If I were talking to someone who is fairly familiar with birth culture (in the US) and I said that I have had unassisted births, they would take that to mean that I did not have a medical attendant present in any capacity. In popular usage that's simply what it has comes to mean. If people generally thought it could mean a wide spectrum of things, it wouldn't really be useful for me to bother using the term, would it? But they don't, so I think it's most reasonable for people to use the term according to that definition. That's why I don't agree that anyone ought to define it anyway they want to. It's not practical, so I don't see the point.

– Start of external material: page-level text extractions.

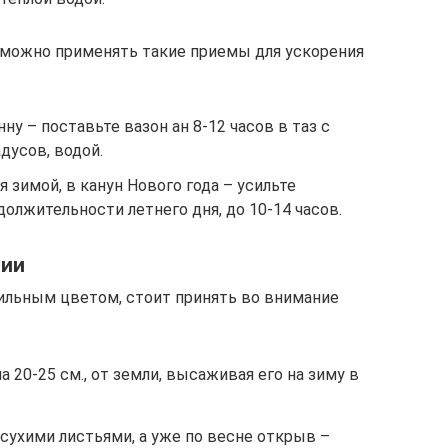
, можно применять такие приемы для ускорения
у – поставьте вазон ан 8-12 часов в таз с
дусов, водой.
 зимой, в канун Нового года – усильте
должительности летнего дня, до 10-14 часов.
зии
ильным цветом, стоит принять во внимание
 20-25 см., от земли, высаживая его на зиму в
 сухими листьями, а уже по весне открыв –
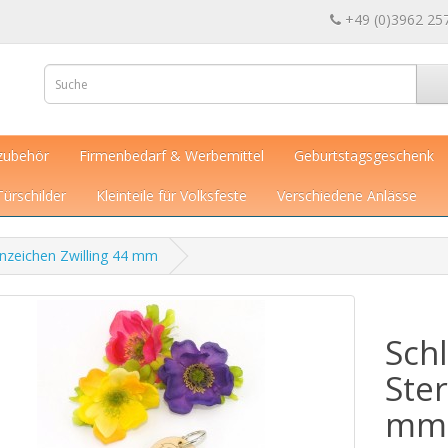
+49 (0)3962 25
zubehör
Firmenbedarf & Werbemittel
Geburtstagsgeschenk
Türschilder
Kleinteile für Volksfeste
Verschiedene Anlässe
rnzeichen Zwilling 44 mm
Sch
Ster
mm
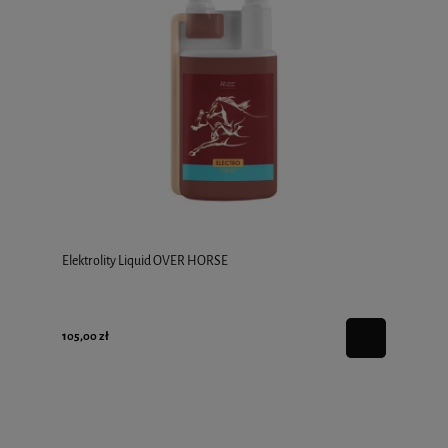
Elektrolity Liquid OVER HORSE
105,00 zł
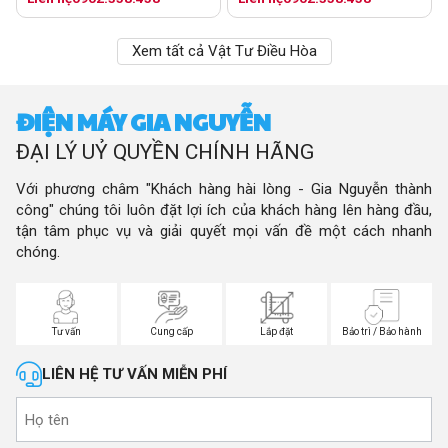
Xem tất cả Vật Tư Điều Hòa
ĐIỆN MÁY GIA NGUYỄN
ĐẠI LÝ UỶ QUYỀN CHÍNH HÃNG
Với phương châm "Khách hàng hài lòng - Gia Nguyễn thành
công" chúng tôi luôn đặt lợi ích của khách hàng lên hàng đầu,
tận tâm phục vụ và giải quyết mọi vấn đề một cách nhanh
chóng.
Tư vấn
Cung cấp
Lắp đặt
Bảo trì / Bảo hành
LIÊN HỆ TƯ VẤN MIỄN PHÍ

So to answer your question, I wouldn't label that kind of birth (described in the OP) anything because a label doesn't yet exist for it. I'd just describe it. Cumbersome, but imo necessary for the sake of communication. The funny thing is that I do that anyway -- even though my births do fall under the generally accepted definition for "unassisted", I don't use that term myself because I don't care for it. I say instead, "I gave birth at home without a medical professional present and with only my husband in attendance." I might go on to say, "it was fully autonomous in the sense that no one managed or guided it, it was instinctive and primal." Then someone will say, "Oh, it was unassisted" and I'll say "yeah".

To describe a different scenario, I might say, "I had a physically unassisted birth with the midwife sitting in the corner observing." (And in fact, I did have a birth like that, and I generally refer to it as a "midwife-attended homebirth".) To just call it "unassisted" would be misleading, given popular usage of that term.